In the USA, April is National Humor Month, coinciding with the global acceptance of April Fool’s Day on the 1st. But April is also National Fresh Celery Month, and that’s no laughing matter. In ways that we don’t always readily perceive, humanity depends on a good supply of fresh celery (see GAS Day, above).
Some of these specially earmarked days and months are suspicious, as if commercial interests have simply claimed their own commemorative time slots to draw attention to their products. For example, there’s Wine Day, which falls on the 20th of every month. Why? In French both vin (wine) and vingt (20) are conveniently pronounced the same. With a more ambitious marketing campaign, though, they could have covered even more calendrical real estate: “Wine Wednesday! Thirsty Thursday! Fermented Friday! Besotterday!” and so on.
David Foster Wallace’s 1996 novel Infinite Jest satirized the concept of corporate procurement of solar/lunar time units by creating a near-future world in which each calendar year is given a sponsor rather than a number. (My personal favorite is “Year of the Depend Adult Undergarment.”) Wallace may have been prophetic. I used to think it was no big deal when the TV news said, “Today’s weather is brought to you by—” while naming some major sponsoring business or other. But nowadays I get uneasy when I see persistent Rakuten shopping ads in my phone’s weather app, like it’s going to start raining unless I go online right now and order a new umbrella. And what is going to happen to me if I go through International Body Piercing Day (June 28) without getting a new belly button barbell stud?
Like other countries, Japan has its own designated days of socio-commercial awareness, but the only ones I ever hear about are the “cute” ones (like Wine Day above) that play with the sounds of numbers and dates. For example, there’s Happy Couple Day (いい夫婦, iifuufu = good couple), which is on November 22 simply because the numbers 1, 1, 2, 2 can be said as i, i, fu, fu. Same goes for Mountain Climbing Day on October 3 (mountain climbing = 登山, tozan, a slightly altered way of saying 10 and 3). Using this system, I have designated April 20 as National Be Rude Day. The numbers 4, 2, and 0 can be read as shi, tsu, rei in Japanese, and shitsurei (失礼) means “impoliteness”. Mark your calendars!
Time intervals dedicated to language awareness are also out there, and not just silly ones like Talk Like a Pirate Day (9/19). There are days for languages like Arabic (12/18), Portuguese (5/5), Braille (1/4), and sign languages (9/23). There is even a day for emoji (0_0)! According to one website, the International Day of Multilingualism falls on March 27. That date was chosen because it is the only date appearing in all three of the ancient languages found on the famous 2200-year-old Rosetta Stone. (The actual text reads: “From: King Ptolemy V; To: Kelly; Cc: Team—Hey, it’s March 27, folks. Quarterly budget reports are due THIS WEEK. Let’s get some hustle on!”)

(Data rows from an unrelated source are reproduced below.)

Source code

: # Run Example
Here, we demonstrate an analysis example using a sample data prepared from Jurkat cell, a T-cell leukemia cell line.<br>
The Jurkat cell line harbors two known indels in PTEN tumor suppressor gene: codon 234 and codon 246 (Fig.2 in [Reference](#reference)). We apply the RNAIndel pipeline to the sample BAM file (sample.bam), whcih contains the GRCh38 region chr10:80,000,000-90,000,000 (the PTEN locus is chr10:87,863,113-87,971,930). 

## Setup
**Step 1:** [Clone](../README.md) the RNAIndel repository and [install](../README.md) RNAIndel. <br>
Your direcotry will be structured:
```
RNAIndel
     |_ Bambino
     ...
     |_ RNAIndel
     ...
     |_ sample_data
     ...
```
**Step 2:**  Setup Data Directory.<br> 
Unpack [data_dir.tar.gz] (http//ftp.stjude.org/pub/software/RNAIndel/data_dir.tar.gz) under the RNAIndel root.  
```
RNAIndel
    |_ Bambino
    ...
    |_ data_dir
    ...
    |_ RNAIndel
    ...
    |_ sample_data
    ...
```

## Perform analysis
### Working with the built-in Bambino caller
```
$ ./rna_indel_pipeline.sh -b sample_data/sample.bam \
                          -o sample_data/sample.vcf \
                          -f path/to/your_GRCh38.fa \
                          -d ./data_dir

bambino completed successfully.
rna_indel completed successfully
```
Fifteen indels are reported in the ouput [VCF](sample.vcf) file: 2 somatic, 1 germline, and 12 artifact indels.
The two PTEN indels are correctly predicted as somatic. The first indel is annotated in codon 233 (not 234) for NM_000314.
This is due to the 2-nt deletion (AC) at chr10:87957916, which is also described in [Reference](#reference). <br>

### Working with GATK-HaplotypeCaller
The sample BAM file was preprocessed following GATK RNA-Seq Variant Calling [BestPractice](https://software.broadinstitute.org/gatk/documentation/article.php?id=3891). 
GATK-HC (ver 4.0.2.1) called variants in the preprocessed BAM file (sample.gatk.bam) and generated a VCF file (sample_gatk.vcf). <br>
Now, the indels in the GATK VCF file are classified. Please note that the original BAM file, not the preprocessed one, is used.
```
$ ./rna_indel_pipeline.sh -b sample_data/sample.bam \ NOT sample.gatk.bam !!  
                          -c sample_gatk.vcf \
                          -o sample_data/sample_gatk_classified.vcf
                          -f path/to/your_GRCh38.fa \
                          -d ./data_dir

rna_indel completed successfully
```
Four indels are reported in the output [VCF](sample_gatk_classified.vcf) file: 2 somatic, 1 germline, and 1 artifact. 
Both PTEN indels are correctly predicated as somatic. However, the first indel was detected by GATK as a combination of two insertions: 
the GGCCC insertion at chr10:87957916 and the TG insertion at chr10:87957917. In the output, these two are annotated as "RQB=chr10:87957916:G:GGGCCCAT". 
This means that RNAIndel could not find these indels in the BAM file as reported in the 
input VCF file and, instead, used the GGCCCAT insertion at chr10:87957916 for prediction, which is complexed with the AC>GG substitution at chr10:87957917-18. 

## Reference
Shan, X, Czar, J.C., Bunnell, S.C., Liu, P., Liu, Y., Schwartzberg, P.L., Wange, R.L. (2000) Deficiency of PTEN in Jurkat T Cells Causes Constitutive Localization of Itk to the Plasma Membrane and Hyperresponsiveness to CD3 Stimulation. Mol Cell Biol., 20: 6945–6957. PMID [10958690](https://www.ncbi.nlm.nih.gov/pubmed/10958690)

I think it would be fun to have a “Royal We Month.” People talk like monarchs and refer to themselves in the plural for the entire month. Lawyers and doctors have been doing this for ages, with lines such as, “How are we doing today?” and “Let’s have a look at our tonsils, shall we?” (Addressing individual clients in the plural probably has something to do with how much they charge for appointments.) So why not pluralize yourself for a month and see what kind of social benefits you can multiply? Who knows, maybe you can talk your way out of a parking ticket or something: “Do not lecture us, Officer. We have far more important matters to deliberate than the locations of our fair city’s fire hydrants.”